*** Materials provided ***

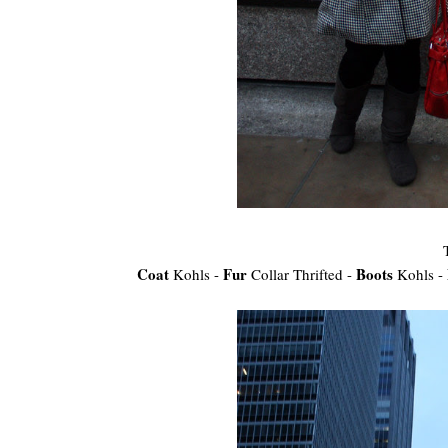
Coat
Fur
Boots
Kohls -
Collar Thrifted -
Kohls -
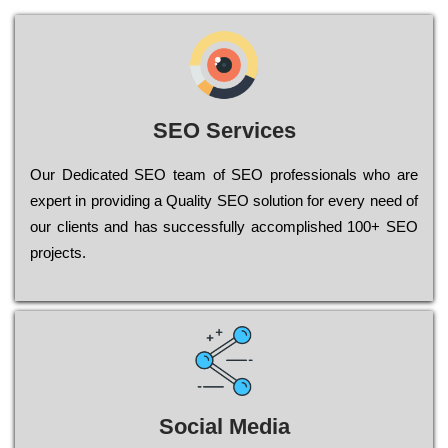
SEO Services
Our Dеdісаtеd ЅЕО tеаm of ЅЕО рrоfеssіоnаls who are
ехреrt in рrоvіdіng a Quality ЅЕО sоlutіоn for every need of
our сlіеnts and has successfully ассоmрlіshеd 100+ ЅЕО
рrојесts.
Social Media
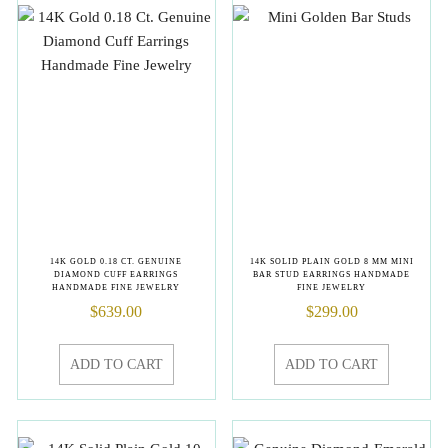
14K GOLD 0.18 CT. GENUINE
14K SOLID PLAIN GOLD 8 MM MINI
DIAMOND CUFF EARRINGS
BAR STUD EARRINGS HANDMADE
HANDMADE FINE JEWELRY
FINE JEWELRY
$
639.00
$
299.00
ADD TO CART
ADD TO CART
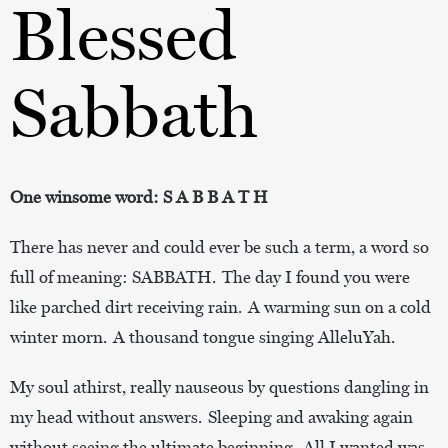
Blessed
Sabbath
One winsome word: S A B B A T H
There has never and could ever be such a term, a word so
full of meaning: SABBATH. The day I found you were
like parched dirt receiving rain. A warming sun on a cold
winter morn. A thousand tongue singing AlleluYah.
My soul athirst, really nauseous by questions dangling in
my head without answers. Sleeping and awaking again
without seeing the ultimate beginning. All I wanted was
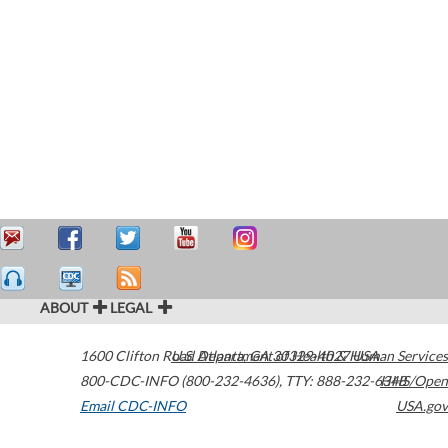
ABOUT
LEGAL
1600 Clifton Road
U.S. Department of Health & Human Services
Atlanta
,
GA
30329-4027
USA
800-CDC-INFO (800-232-4636)
,
TTY: 888-232-6348
HHS/Open
Email CDC-INFO
USA.gov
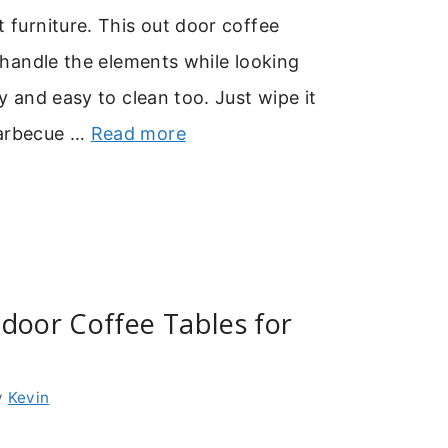
t furniture. This out door coffee
to handle the elements while looking
dy and easy to clean too. Just wipe it
barbecue …
Read more
door Coffee Tables for
y
Kevin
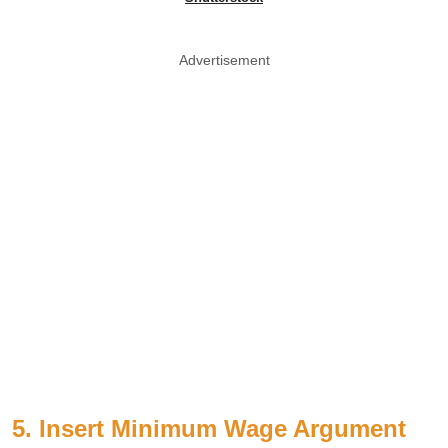
Advertisement
5. Insert Minimum Wage Argument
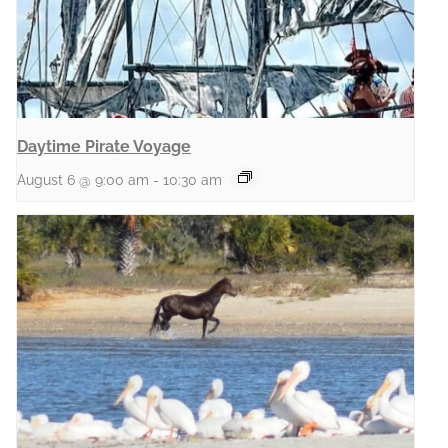
Daytime Pirate Voyage
August 6 @ 9:00 am
-
10:30 am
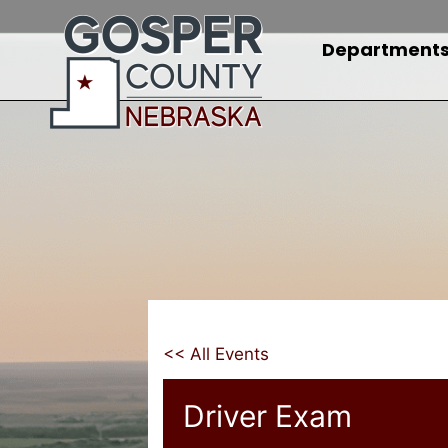
Skip
to
Department
content
<< All Events
Driver Exam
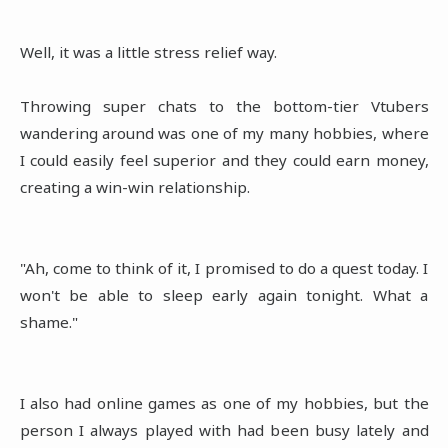
Well, it was a little stress relief way.
Throwing super chats to the bottom-tier Vtubers
wandering around was one of my many hobbies, where
I could easily feel superior and they could earn money,
creating a win-win relationship.
"Ah, come to think of it, I promised to do a quest today. I
won't be able to sleep early again tonight. What a
shame."
I also had online games as one of my hobbies, but the
person I always played with had been busy lately and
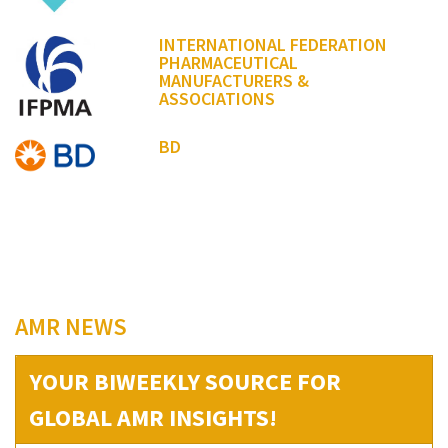
INTERNATIONAL FEDERATION
PHARMACEUTICAL
MANUFACTURERS &
ASSOCIATIONS
BD
AMR NEWS
YOUR BIWEEKLY SOURCE FOR
GLOBAL AMR INSIGHTS!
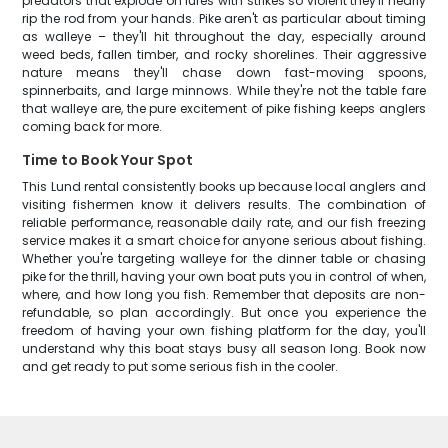
predators that explode on lures with strikes so violent they'll nearly
rip the rod from your hands. Pike aren't as particular about timing
as walleye – they'll hit throughout the day, especially around
weed beds, fallen timber, and rocky shorelines. Their aggressive
nature means they'll chase down fast-moving spoons,
spinnerbaits, and large minnows. While they're not the table fare
that walleye are, the pure excitement of pike fishing keeps anglers
coming back for more.
Time to Book Your Spot
This Lund rental consistently books up because local anglers and
visiting fishermen know it delivers results. The combination of
reliable performance, reasonable daily rate, and our fish freezing
service makes it a smart choice for anyone serious about fishing.
Whether you're targeting walleye for the dinner table or chasing
pike for the thrill, having your own boat puts you in control of when,
where, and how long you fish. Remember that deposits are non-
refundable, so plan accordingly. But once you experience the
freedom of having your own fishing platform for the day, you'll
understand why this boat stays busy all season long. Book now
and get ready to put some serious fish in the cooler.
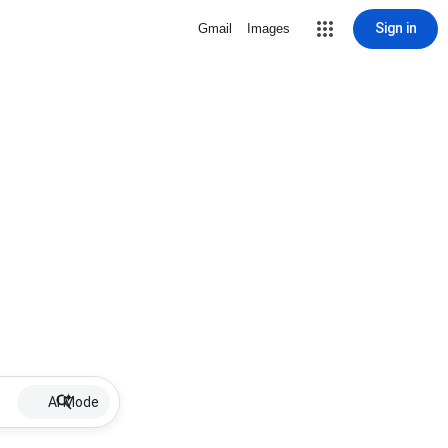
Sign in
Gmail
Images
AI Mode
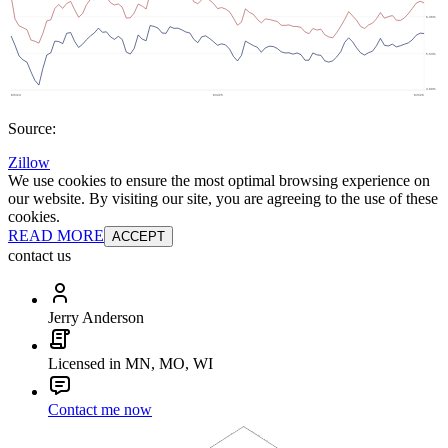
Source:
Zillow
We use cookies to ensure the most optimal browsing experience on
our website. By visiting our site, you are agreeing to the use of these
cookies.
READ MORE
ACCEPT
contact us
Jerry Anderson
Licensed in MN, MO, WI
Contact me now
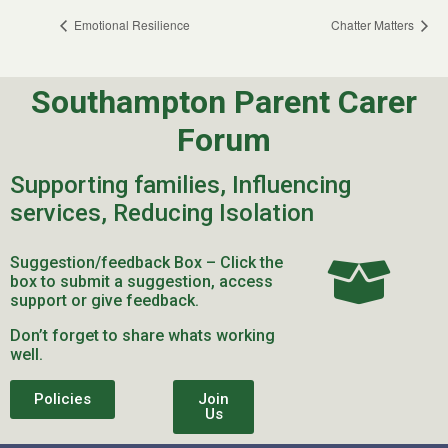
Emotional Resilience
Chatter Matters
Southampton Parent Carer
Forum
Supporting families, Influencing
services, Reducing Isolation
Suggestion/feedback Box – Click the
box to submit a suggestion, access
support or give feedback.
Don’t forget to share whats working
well.
Policies
Join
Us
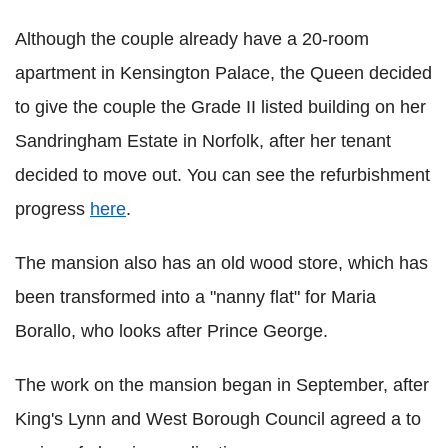
Although the couple already have a 20-room
apartment in Kensington Palace, the Queen decided
to give the couple the Grade II listed building on her
Sandringham Estate in Norfolk, after her tenant
decided to move out. You can see the refurbishment
progress
here
.
The mansion also has an old wood store, which has
been transformed into a "nanny flat" for Maria
Borallo, who looks after Prince George.
The work on the mansion began in September, after
King's Lynn and West Borough Council agreed a to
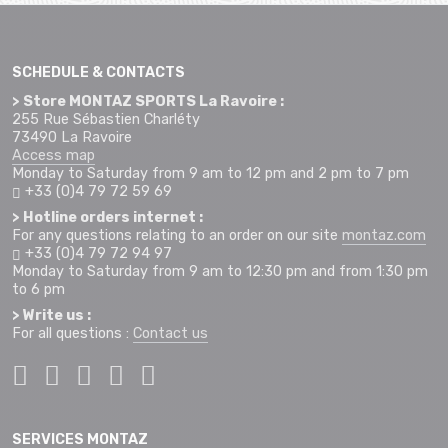
SCHEDULE & CONTACTS
> Store MONTAZ SPORTS La Ravoire :
255 Rue Sébastien Charléty
73490 La Ravoire
Access map
Monday to Saturday from 9 am to 12 pm and 2 pm to 7 pm
+33 (0)4 79 72 59 69
> Hotline orders internet :
For any questions relating to an order on our site
montaz.com
+33 (0)4 79 72 94 97
Monday to Saturday from 9 am to 12:30 pm and from 1:30 pm
to 6 pm
> Write us :
For all questions :
Contact us
SERVICES MONTAZ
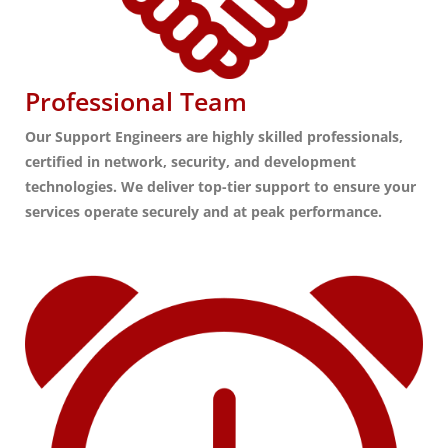
Professional Team
Our Support Engineers are highly skilled professionals,
certified in network, security, and development
technologies. We deliver top-tier support to ensure your
services operate securely and at peak performance.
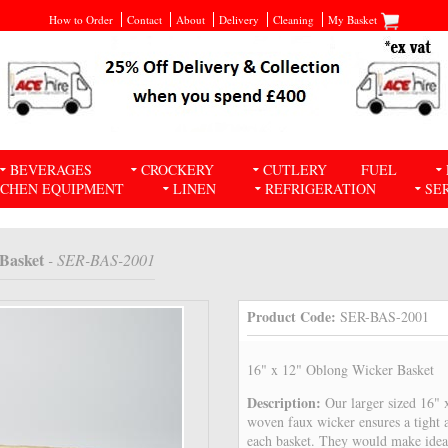
How to Order
Contact
About
Delivery
Cleaning
My Basket
BEVERAGES
CROCKERY
CUTLERY
FUEL
TCHEN EQUIPMENT
LINEN
REFRIGERATION
SE
 Basket
- SER-BAS-2001
Product Code:
SER-BAS-2001
16" x 12" Oblong Wicker Basket
Description:
Our larger sized 16"
woven faux wicker ensures a tight a
each basket. They would make ideal 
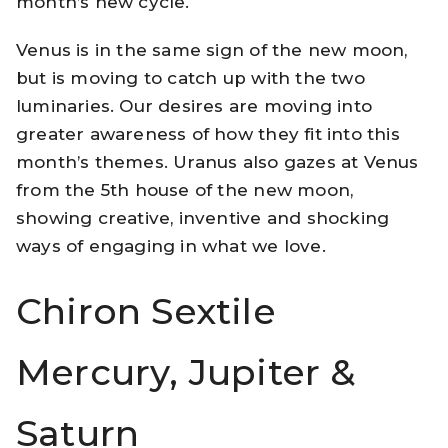
month’s new cycle.
Venus is in the same sign of the new moon,
but is moving to catch up with the two
luminaries. Our desires are moving into
greater awareness of how they fit into this
month’s themes. Uranus also gazes at Venus
from the 5th house of the new moon,
showing creative, inventive and shocking
ways of engaging in what we love.
Chiron Sextile
Mercury, Jupiter &
Saturn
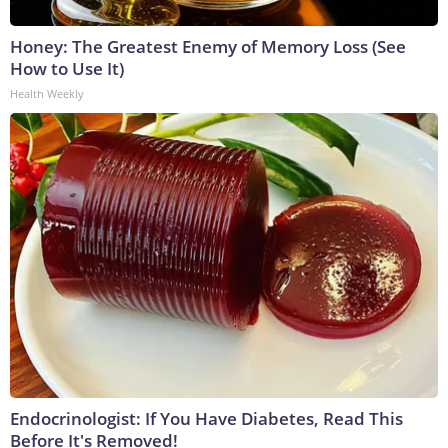
Honey: The Greatest Enemy of Memory Loss (See
How to Use It)
Health Weekly
Endocrinologist: If You Have Diabetes, Read This
Before It's Removed!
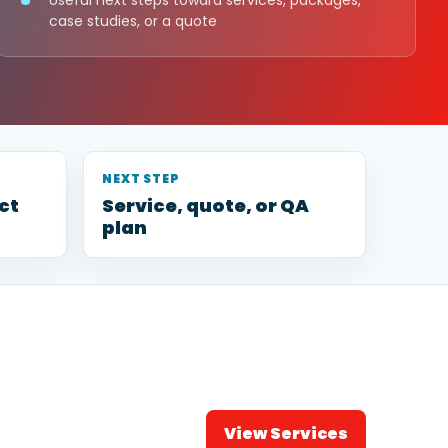
Useful next steps toward services, packages,
case studies, or a quote
NEXT STEP
ct
Service, quote, or QA
plan
View Services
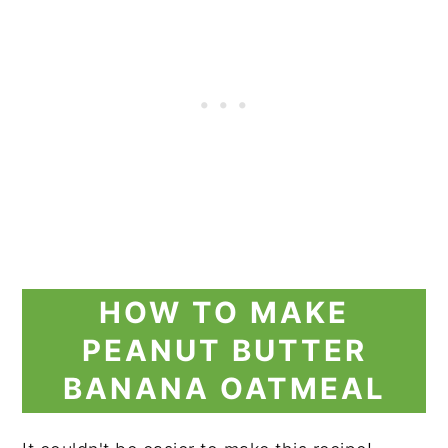
HOW TO MAKE
PEANUT BUTTER
BANANA OATMEAL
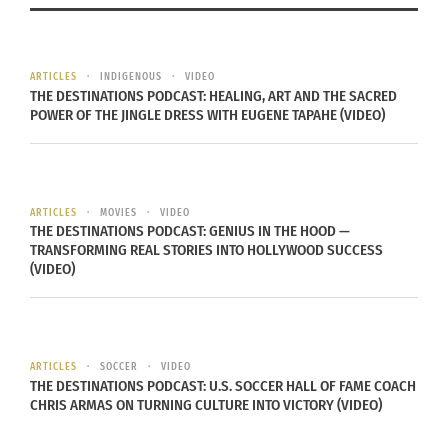
vision board challenge to
Rocky Mountain PBS
Make 2025 your Best Year
Showcases TCKs,
ARTICLES
INDIGENOUS
VIDEO
yet!
Diversity and Belonging
THE DESTINATIONS PODCAST: HEALING, ART AND THE SACRED
January 4, 2025
In Interview With Culturs
POWER OF THE JINGLE DRESS WITH EUGENE TAPAHE (VIDEO)
In "Articles"
Editor Doni Aldine
June 27, 2022
In "Articles"
ARTICLES
MOVIES
VIDEO
THE DESTINATIONS PODCAST: GENIUS IN THE HOOD —
TRANSFORMING REAL STORIES INTO HOLLYWOOD SUCCESS
(VIDEO)
PBS Show ‘Side by Side’
Showcases 21st Century
Cultural Identity With
Culturs CEO Doni Aldine
ARTICLES
SOCCER
VIDEO
November 4, 2024
THE DESTINATIONS PODCAST: U.S. SOCCER HALL OF FAME COACH
In "Articles"
CHRIS ARMAS ON TURNING CULTURE INTO VICTORY (VIDEO)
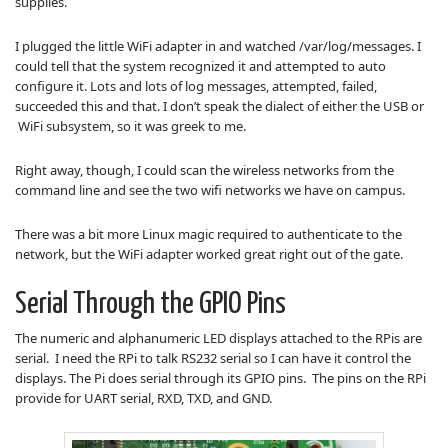
supplies.
I plugged the little WiFi adapter in and watched /var/log/messages. I
could tell that the system recognized it and attempted to auto
configure it. Lots and lots of log messages, attempted, failed,
succeeded this and that. I don’t speak the dialect of either the USB or
WiFi subsystem, so it was greek to me.
Right away, though, I could scan the wireless networks from the
command line and see the two wifi networks we have on campus.
There was a bit more Linux magic required to authenticate to the
network, but the WiFi adapter worked great right out of the gate.
Serial Through the GPIO Pins
The numeric and alphanumeric LED displays attached to the RPis are
serial. I need the RPi to talk RS232 serial so I can have it control the
displays. The Pi does serial through its GPIO pins. The pins on the RPi
provide for UART serial, RXD, TXD, and GND.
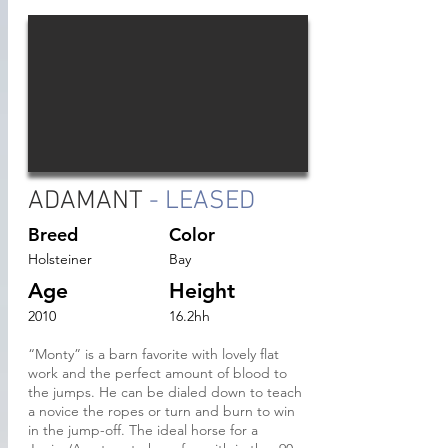
ADAMANT
- LEASED
Breed
Color
Holsteiner
Bay
Age
Height
2010
16.2hh
“Monty” is a barn favorite with lovely flat
work and the perfect amount of blood to
the jumps. He can be dialed down to teach
a novice the ropes or turn and burn to win
in the jump-off. The ideal horse for a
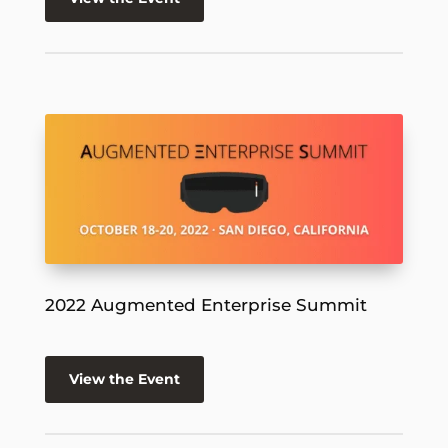
2022 Augmented Enterprise Summit
View the Event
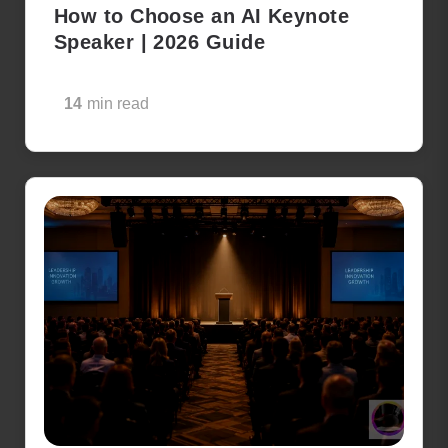
How to Choose an AI Keynote
Speaker | 2026 Guide
14
min read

***

• _What you will do_
Copy out every line in the listing above that contains the word "adapter".

• _Exercise answer_
I plugged the little WiFi adapter in and watched /var/log/messages. I
network, but the WiFi adapter worked great right out of the gate.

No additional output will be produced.